**Given problem**
In the forum post below, what does the writer say they always give to the person in 1st place in warfare?

Quote from: jibbajibba;307338Croaker's pattern, power words etc have a problem in that they are outside the character's warfare. Warfare alone ought to be enough to top a sorcerer. The missile weapon idea is good but throwing a dagger 500 yards or whatever might be an ask...

I don't think any of your 'abilities' are "outside warfare" as they can be utilized within a strategy. I understand what you mean, but tactics are something I always give to that 1st place warfare.
Ofcourse, STUFF has a hand in it.

The hign warfare person has sorcery as stated ? So as Croaker said, power words at the right moment, (which a high warfare would, to me, realize the situation as it was occurring, if not fractions of a moment before), dispell magic, or a protective bubble vs. enegies, heat, fire, whatever. A spell to reverse the effects back to adversary, teleportation, and..... do you give your player time to decide what the character will do, or seconds? As a high warfare person, I'd tend to give some time to think about reaction.

**Dataset rows**
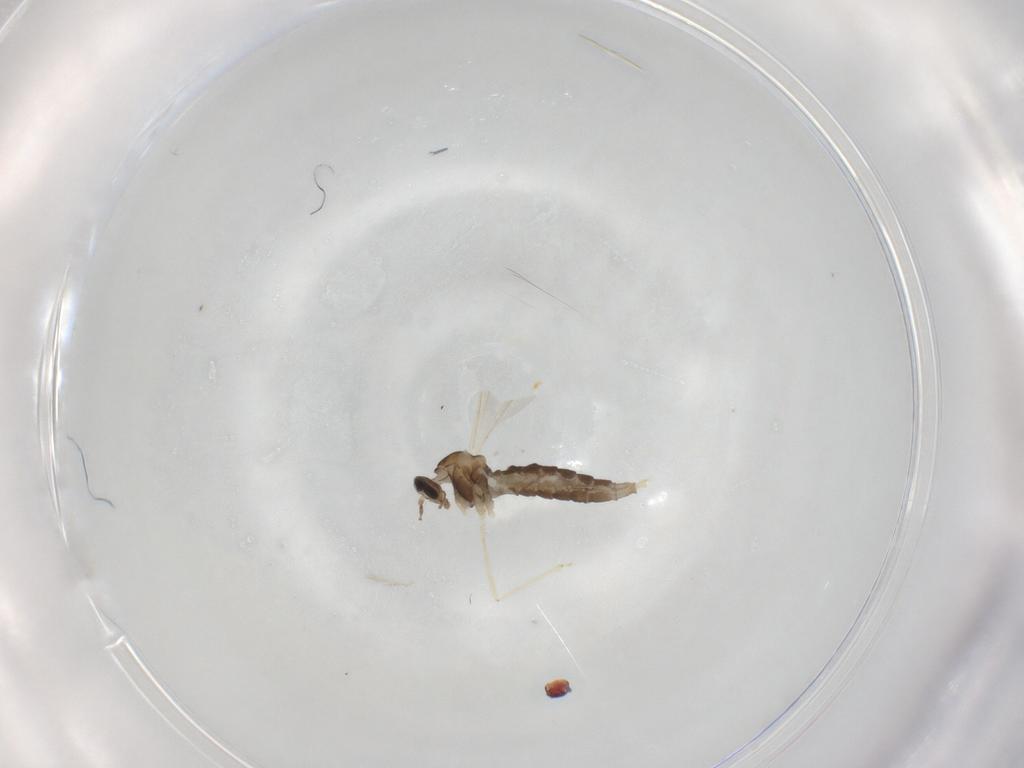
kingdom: Animalia
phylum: Arthropoda
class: Insecta
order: Diptera
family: Cecidomyiidae
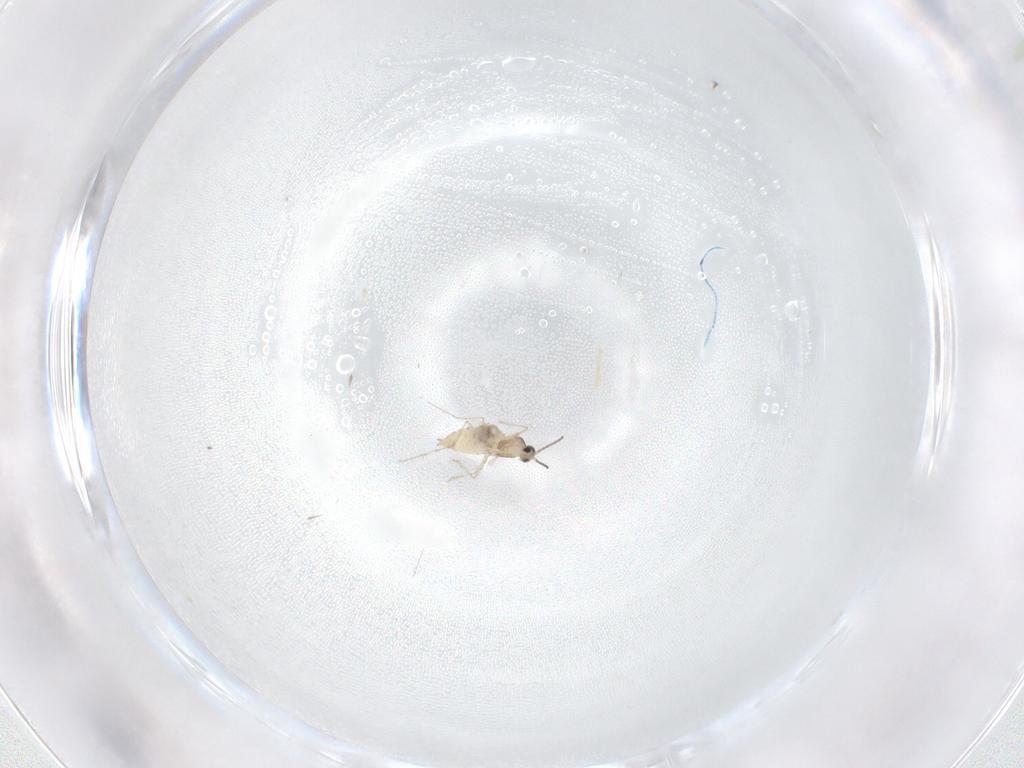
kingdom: Animalia
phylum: Arthropoda
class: Insecta
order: Diptera
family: Cecidomyiidae
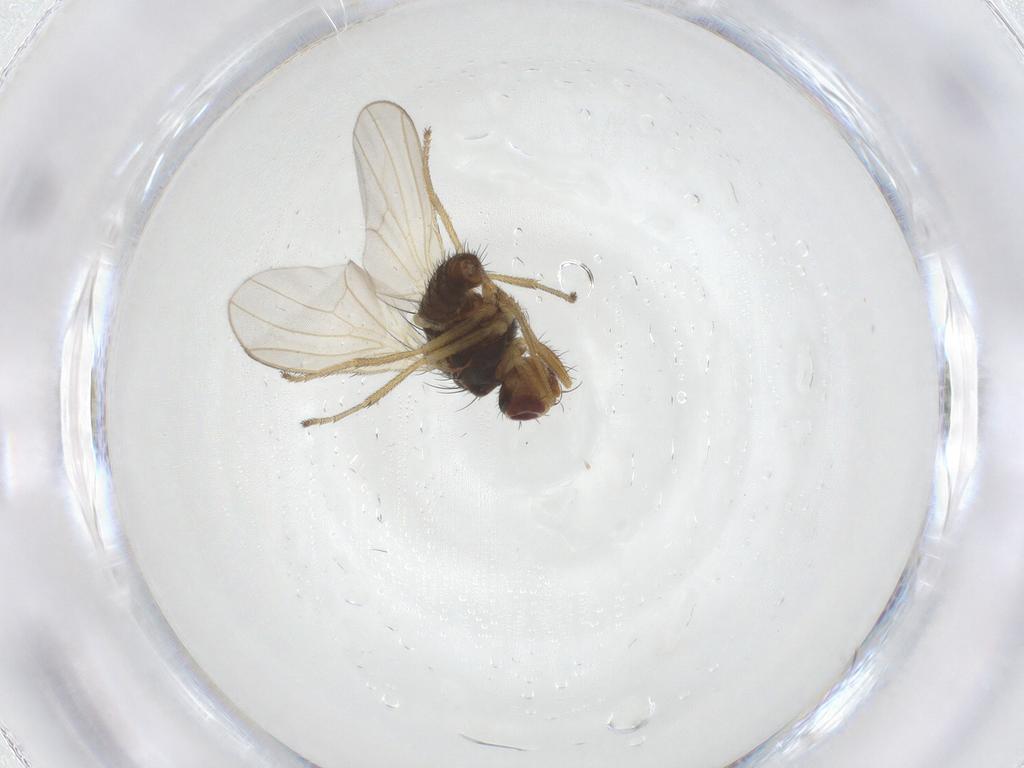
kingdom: Animalia
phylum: Arthropoda
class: Insecta
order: Diptera
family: Heleomyzidae
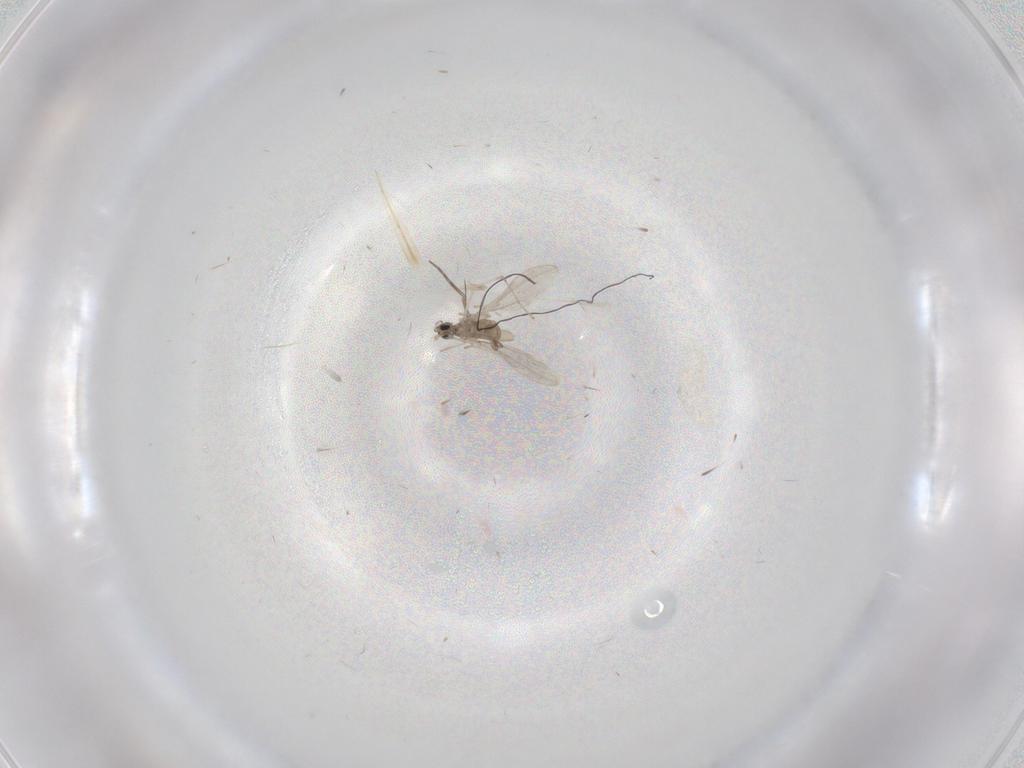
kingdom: Animalia
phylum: Arthropoda
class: Insecta
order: Diptera
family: Cecidomyiidae
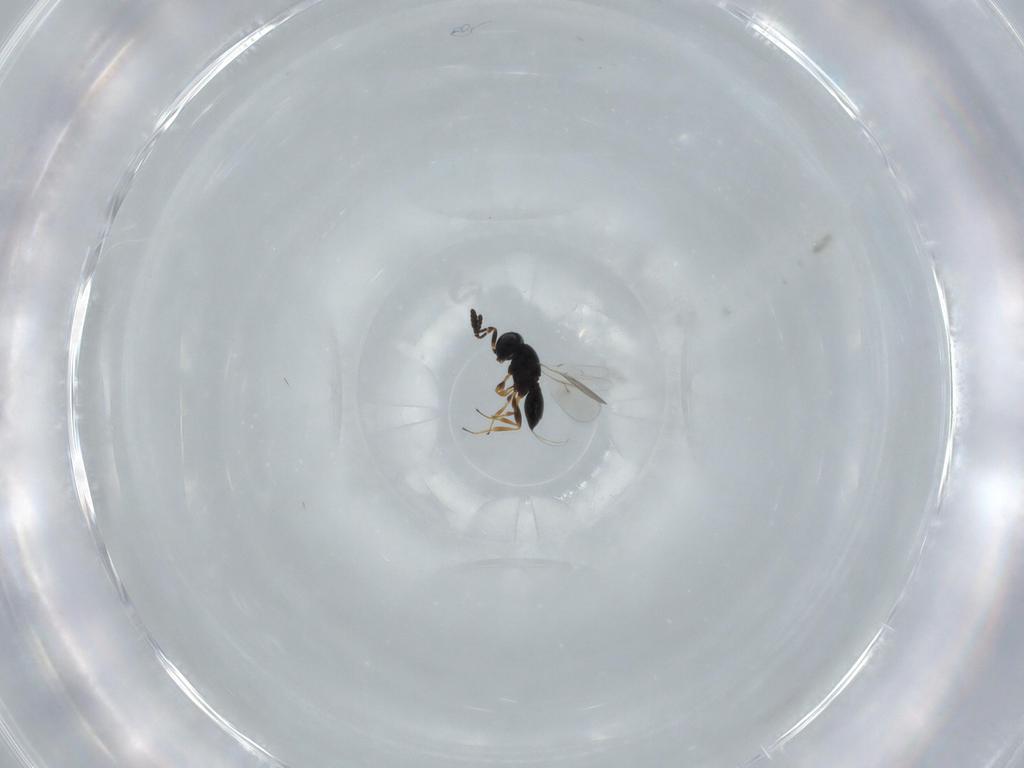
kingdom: Animalia
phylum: Arthropoda
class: Insecta
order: Hymenoptera
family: Scelionidae
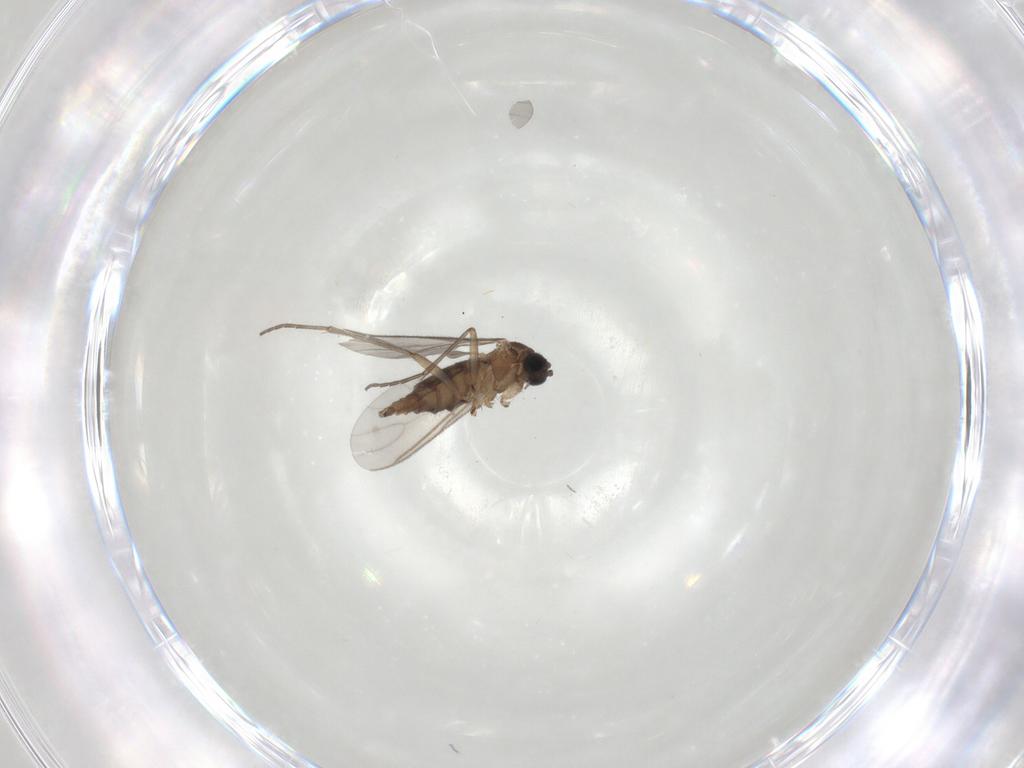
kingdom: Animalia
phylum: Arthropoda
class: Insecta
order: Diptera
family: Sciaridae
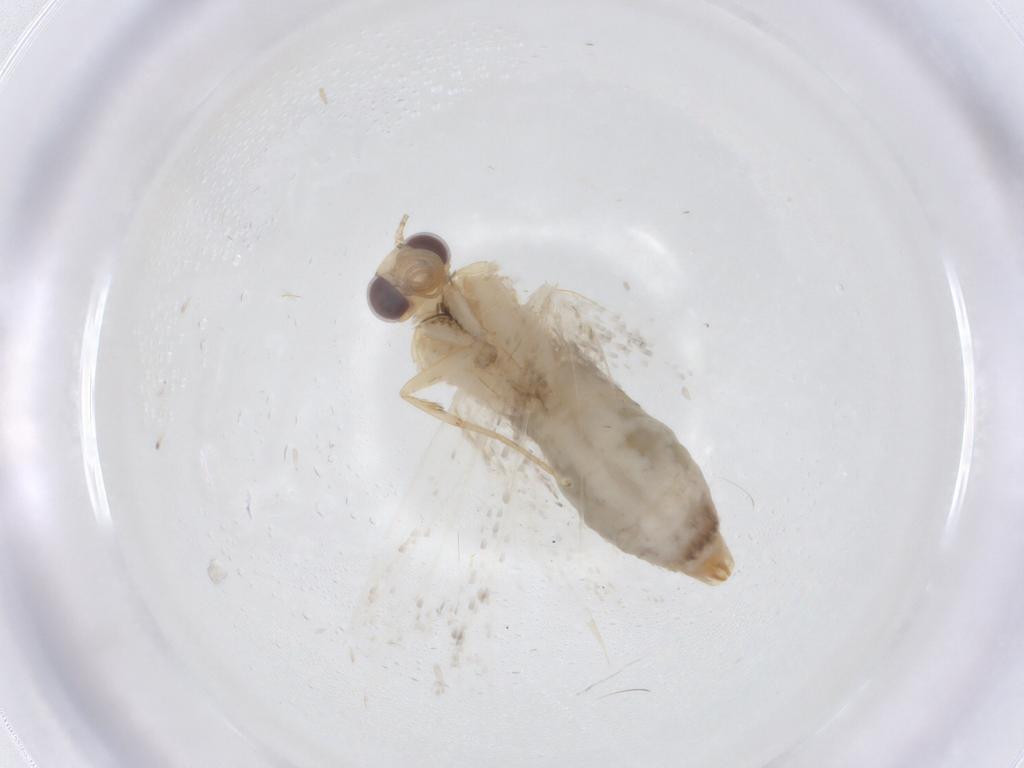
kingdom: Animalia
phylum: Arthropoda
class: Insecta
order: Lepidoptera
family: Erebidae
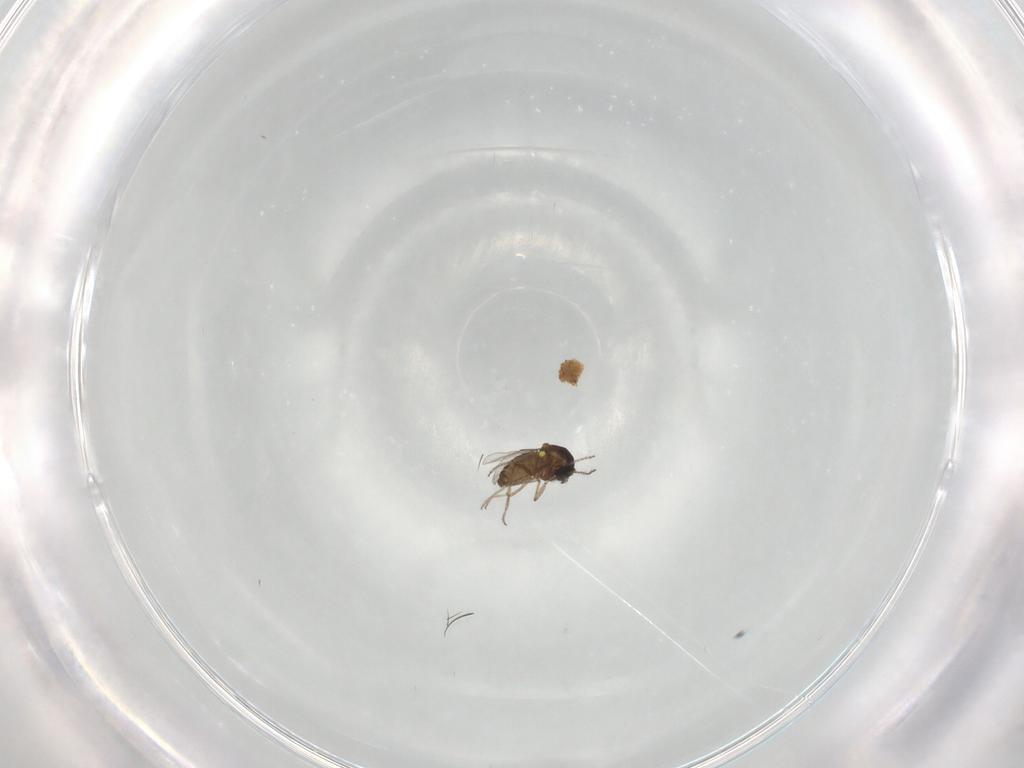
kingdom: Animalia
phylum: Arthropoda
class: Insecta
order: Diptera
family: Ceratopogonidae
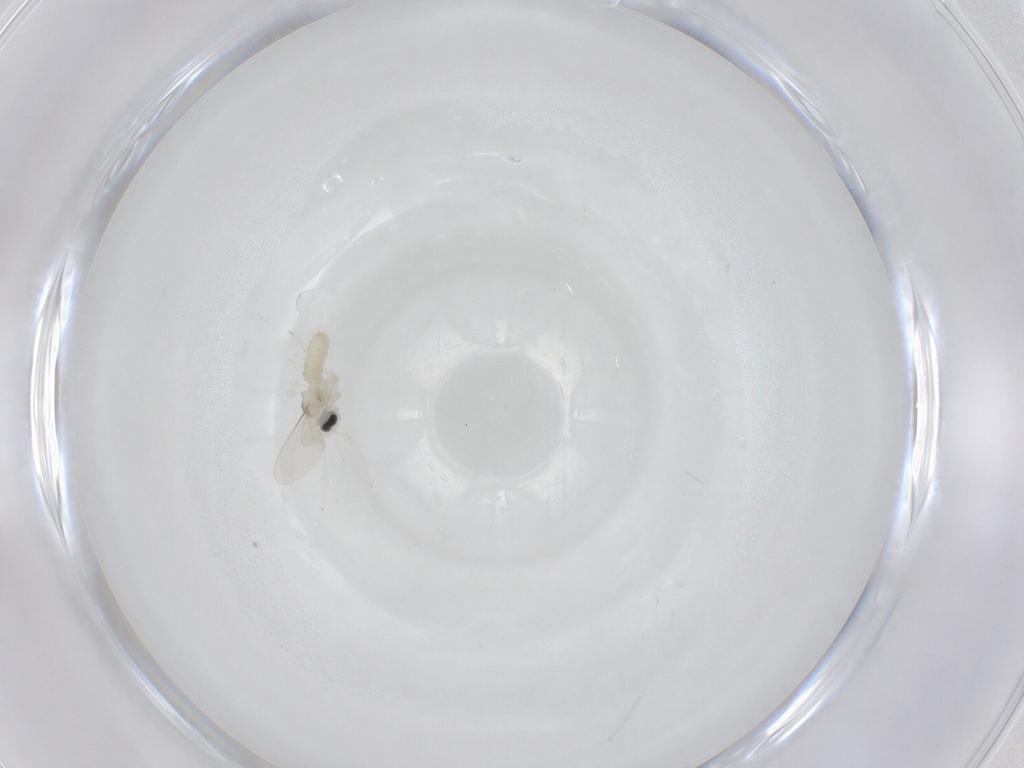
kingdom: Animalia
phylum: Arthropoda
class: Insecta
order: Diptera
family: Cecidomyiidae
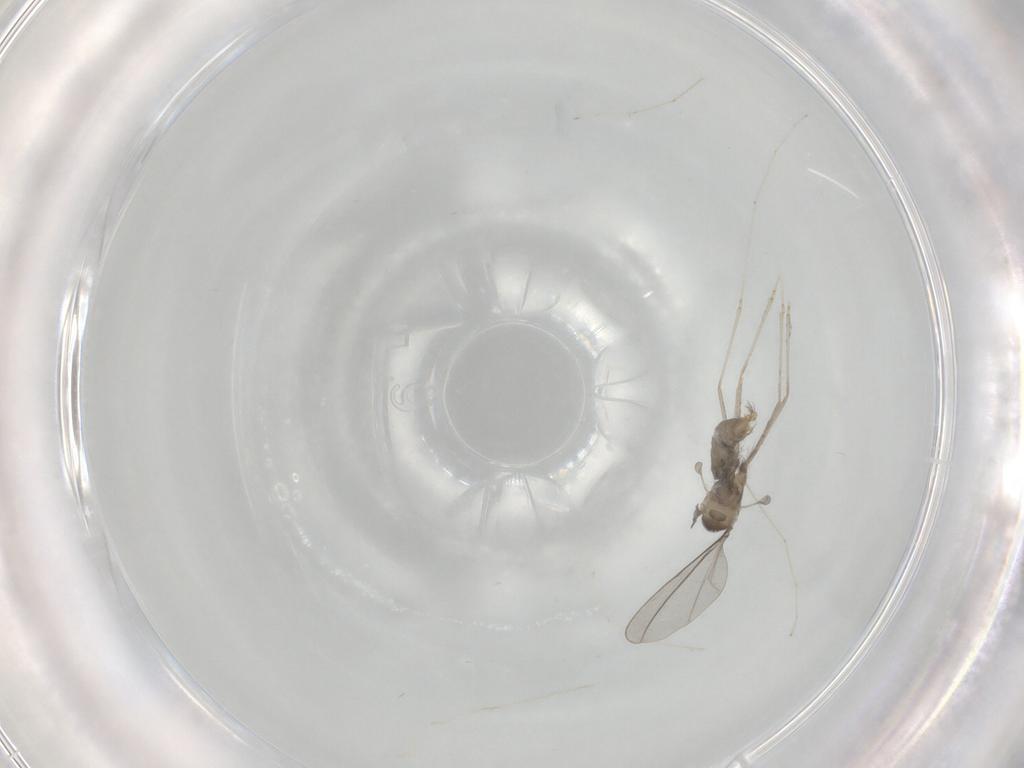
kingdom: Animalia
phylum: Arthropoda
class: Insecta
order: Diptera
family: Cecidomyiidae
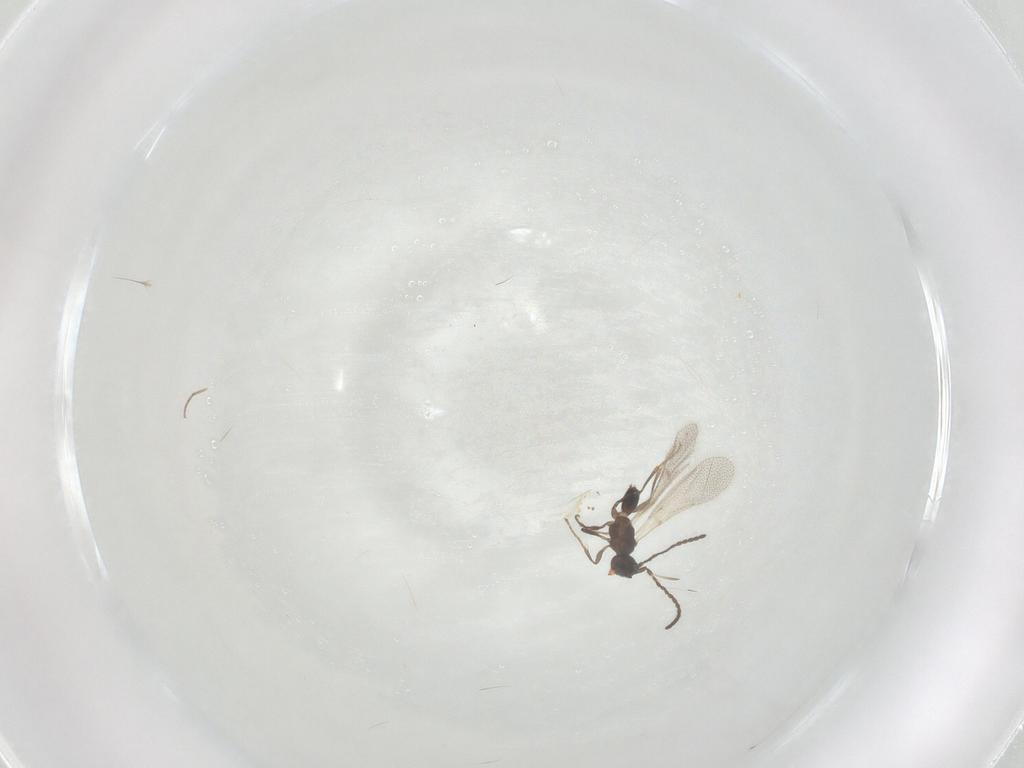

**Task solution**
Tactics.